Une efficacité dramatique redoutable


Par Vincent Cambier

Les Trois Coups.com


Un nouveau théâtre est né à Avignon. C’est Le Verbe fou, dédié avant tout, comme son nom l’indique, au texte. Le Théâtre littéraire de la Clarencière, de Fabienne Govaerts, y présente un classique du théâtre du xxe siècle, « la Leçon », d’Eugène Ionesco. Grâce à une mise en scène intelligente et des comédiens excellents, j’ai pu me régaler d’un petit bijou d’efficacité dramatique, durant ce Off 2007 d’Avignon.

Au départ, il s’agit d’une situation banale. Une élève vient prendre sa première leçon particulière auprès d’un professeur privé. L’Élève (1) est fraîche, enjouée, « motivée », comme on dirait maintenant. Le Professeur (1) est timide, maladroit, sanglé dans sa blouse grise, un peu obséquieux et fuyant. Pas vraiment franc du collier, voyez.

On se dit, imperceptiblement, que le cours ne va pas forcément être un long fleuve tranquille. Le pire n’est jamais sûr, dit-on. La suite des évènements démontrera le contraire.

lecon-web.jpg

« la Leçon » | © Marc Weideman

Le grand danger de la Leçon, c’est que cette pièce a été maintes et maintes fois représentée, dans des mises en scène très différentes l’une de l’autre. Bernard Lefrancq l’a parfaitement compris.

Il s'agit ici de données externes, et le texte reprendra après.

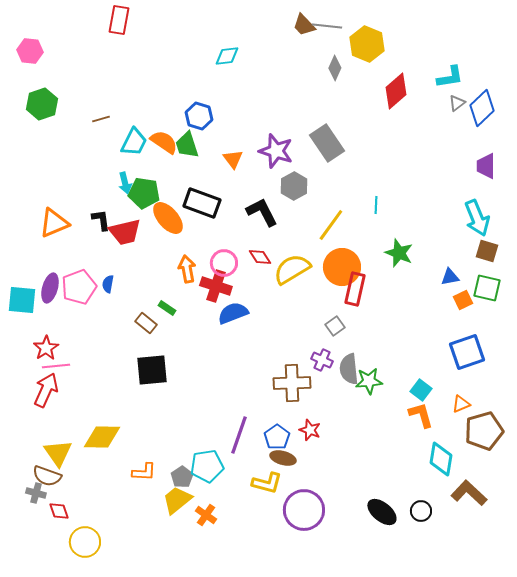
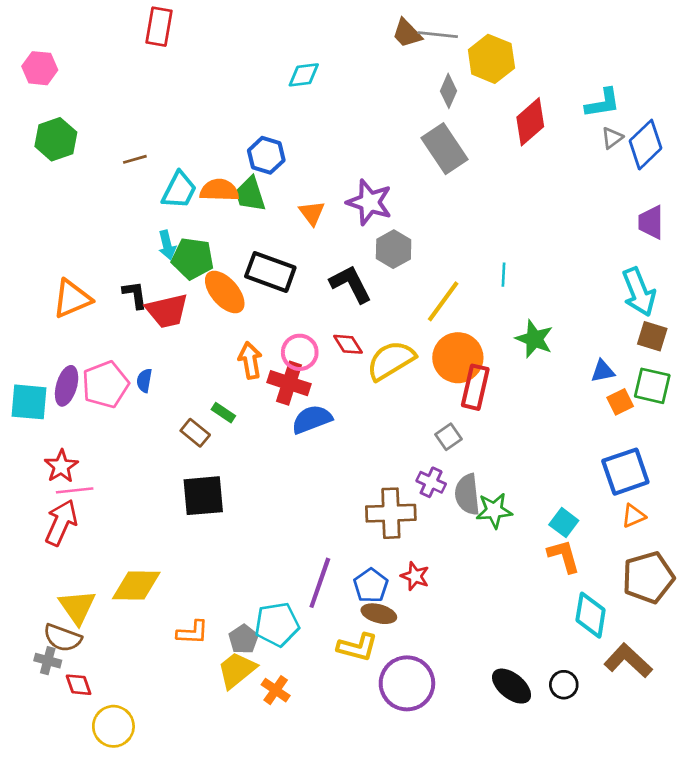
orange semicircle: (164, 142) -> (219, 190), turned -32
gray rectangle: (327, 143) -> (444, 149), moved
orange triangle: (461, 404) -> (633, 516), moved

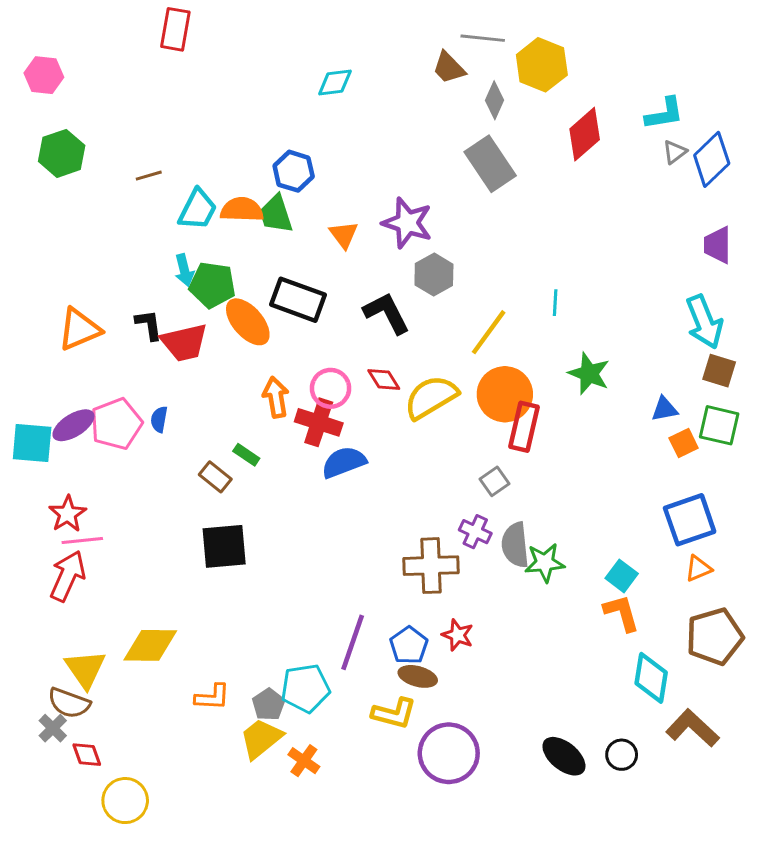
brown trapezoid: (407, 33) -> (449, 68), moved
purple ellipse: (67, 386) -> (73, 425), turned 42
gray cross: (48, 661) -> (53, 728), turned 30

C’est ainsi qu’il fait brillamment ressortir la dimension humoristique et absurde de la pièce, sans négliger pour autant son soubassement tragique.

Il a, en outre, l’intelligence de ne pas « la ramener », de faire totalement confiance au texte d’Ionesco – d’une efficacité dramatique redoutable – et de se concentrer sur la direction d’acteurs.

À cet égard, Philippe Sassoye et Frédérique Panadero sont parfaits. Lui construit subtilement son personnage – cette figure terrifiante du pouvoir. Et en révèle, avec un art consommé de la progression, toutes les pulsions sadiques et criminelles, comme une évidence. De son côté, la comédienne apporte une présence charnelle et une touche de sensualité à l’Élève. Elle invente par ailleurs une petite peste d’une fraîcheur bienvenue. Et griffe la peau de son rôle d’une entaille de fascination hypnotisée par la soumission. 

Vincent Cambier


(1) Je mets une capitale à Élève et Professeur, car il est évident qu’Ionesco les utilise comme des archétypes.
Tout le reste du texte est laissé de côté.